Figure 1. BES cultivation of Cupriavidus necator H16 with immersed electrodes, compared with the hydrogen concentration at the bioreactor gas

* * *

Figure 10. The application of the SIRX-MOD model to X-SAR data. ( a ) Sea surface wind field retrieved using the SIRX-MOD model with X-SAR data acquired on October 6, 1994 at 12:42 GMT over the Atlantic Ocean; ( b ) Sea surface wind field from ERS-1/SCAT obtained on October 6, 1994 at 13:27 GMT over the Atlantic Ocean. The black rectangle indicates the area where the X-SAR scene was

---

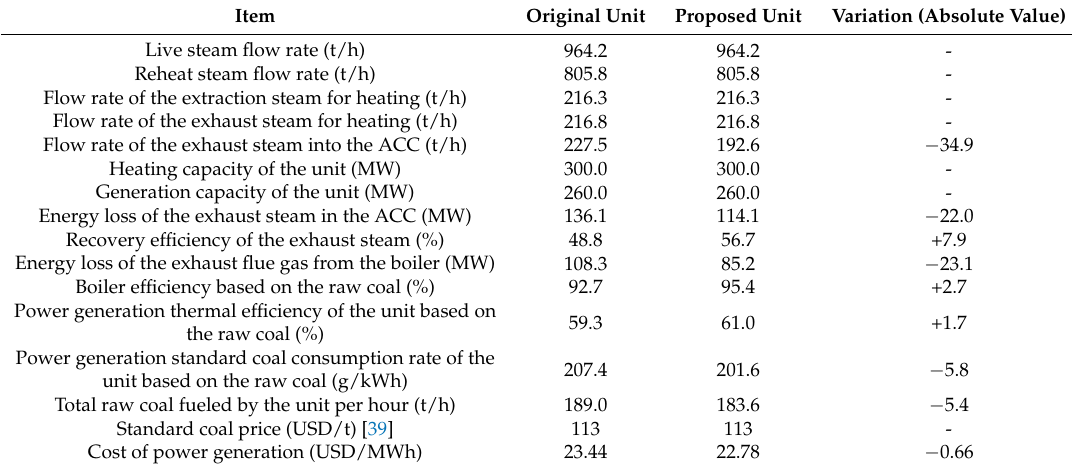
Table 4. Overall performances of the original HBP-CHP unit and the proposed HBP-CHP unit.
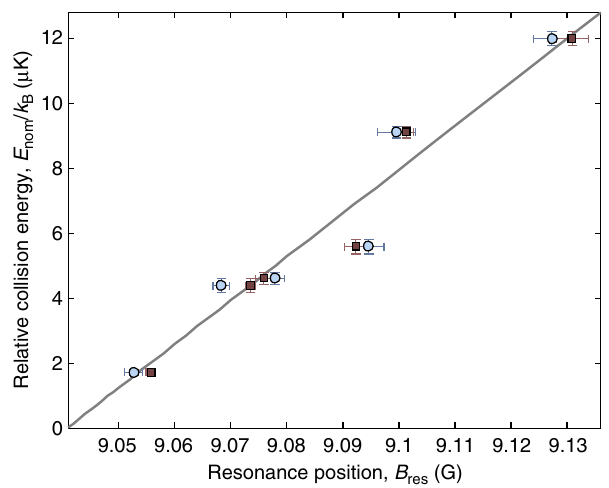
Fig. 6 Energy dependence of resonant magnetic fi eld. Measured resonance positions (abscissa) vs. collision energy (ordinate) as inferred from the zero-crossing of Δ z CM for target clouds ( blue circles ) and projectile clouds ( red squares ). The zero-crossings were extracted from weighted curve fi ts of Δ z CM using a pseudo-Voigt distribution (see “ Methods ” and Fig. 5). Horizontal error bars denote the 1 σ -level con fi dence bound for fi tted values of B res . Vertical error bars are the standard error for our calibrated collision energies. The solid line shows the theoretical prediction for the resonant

» Task statement
Among the records above, find the lines that contain "using" and copy every one.

» Task result
Figure 10. The application of the SIRX-MOD model to X-SAR data. ( a ) Sea surface wind field retrieved using the SIRX-MOD model with X-SAR data acquired on October 6, 1994 at 12:42 GMT over the Atlantic Ocean; ( b ) Sea surface wind field from ERS-1/SCAT obtained on October 6, 1994 at 13:27 GMT over the Atlantic Ocean. The black rectangle indicates the area where the X-SAR scene was
Fig. 6 Energy dependence of resonant magnetic fi eld. Measured resonance positions (abscissa) vs. collision energy (ordinate) as inferred from the zero-crossing of Δ z CM for target clouds ( blue circles ) and projectile clouds ( red squares ). The zero-crossings were extracted from weighted curve fi ts of Δ z CM using a pseudo-Voigt distribution (see “ Methods ” and Fig. 5). Horizontal error bars denote the 1 σ -level con fi dence bound for fi tted values of B res . Vertical error bars are the standard error for our calibrated collision energies. The solid line shows the theoretical prediction for the resonant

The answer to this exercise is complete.